Prompt » Every line of the entries below from the one containing "tắc lập, quản lý, sử" to the one containing "chứng từ điện", both ends included, must be written out exactly. No other line belongs in the answer.

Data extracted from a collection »
++++++

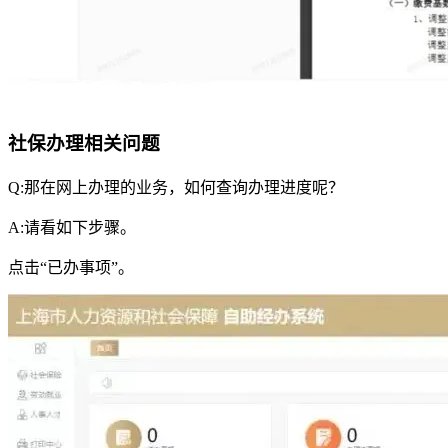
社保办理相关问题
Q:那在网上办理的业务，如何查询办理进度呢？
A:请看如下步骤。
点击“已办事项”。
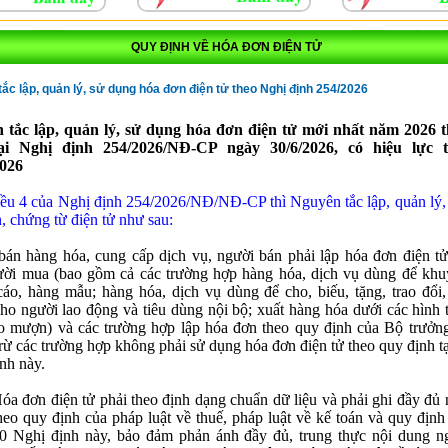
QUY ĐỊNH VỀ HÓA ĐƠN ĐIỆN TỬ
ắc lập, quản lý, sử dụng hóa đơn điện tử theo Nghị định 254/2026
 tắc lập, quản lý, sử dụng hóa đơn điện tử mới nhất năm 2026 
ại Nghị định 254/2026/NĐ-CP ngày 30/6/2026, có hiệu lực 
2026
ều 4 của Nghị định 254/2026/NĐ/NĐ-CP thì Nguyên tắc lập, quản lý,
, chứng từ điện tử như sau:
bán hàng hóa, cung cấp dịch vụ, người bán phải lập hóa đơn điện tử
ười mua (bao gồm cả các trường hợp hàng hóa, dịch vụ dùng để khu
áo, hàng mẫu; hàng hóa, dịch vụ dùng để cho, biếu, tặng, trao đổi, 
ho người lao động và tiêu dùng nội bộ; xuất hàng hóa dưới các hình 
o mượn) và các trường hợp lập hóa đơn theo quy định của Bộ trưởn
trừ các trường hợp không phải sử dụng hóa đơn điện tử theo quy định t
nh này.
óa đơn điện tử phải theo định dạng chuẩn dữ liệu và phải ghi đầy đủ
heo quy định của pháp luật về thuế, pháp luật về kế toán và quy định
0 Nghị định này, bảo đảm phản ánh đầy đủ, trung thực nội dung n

++++++

Completed task »
 tắc lập, quản lý, sử dụng hóa đơn điện tử mới nhất năm 2026 
ại Nghị định 254/2026/NĐ-CP ngày 30/6/2026, có hiệu lực 
2026
ều 4 của Nghị định 254/2026/NĐ/NĐ-CP thì Nguyên tắc lập, quản lý,
, chứng từ điện tử như sau:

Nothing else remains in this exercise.